OBJECTIVE: Count the lines below that contain the word "family". Reply with the number alone.

Dataset records
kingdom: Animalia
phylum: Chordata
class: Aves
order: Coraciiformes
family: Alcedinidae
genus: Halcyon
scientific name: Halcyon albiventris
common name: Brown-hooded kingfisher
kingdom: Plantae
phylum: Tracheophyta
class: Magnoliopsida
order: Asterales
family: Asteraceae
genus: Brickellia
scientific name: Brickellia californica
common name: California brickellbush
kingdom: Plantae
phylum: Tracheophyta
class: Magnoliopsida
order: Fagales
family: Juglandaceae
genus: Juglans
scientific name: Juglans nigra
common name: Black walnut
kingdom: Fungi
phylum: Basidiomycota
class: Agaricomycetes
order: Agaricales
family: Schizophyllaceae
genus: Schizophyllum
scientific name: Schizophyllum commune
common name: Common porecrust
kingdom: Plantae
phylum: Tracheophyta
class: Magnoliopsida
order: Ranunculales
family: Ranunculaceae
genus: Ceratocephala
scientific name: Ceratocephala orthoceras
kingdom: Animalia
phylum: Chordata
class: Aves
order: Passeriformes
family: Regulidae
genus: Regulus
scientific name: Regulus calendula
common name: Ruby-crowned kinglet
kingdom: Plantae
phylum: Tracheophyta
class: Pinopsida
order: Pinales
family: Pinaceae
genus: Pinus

OUTPUT: 7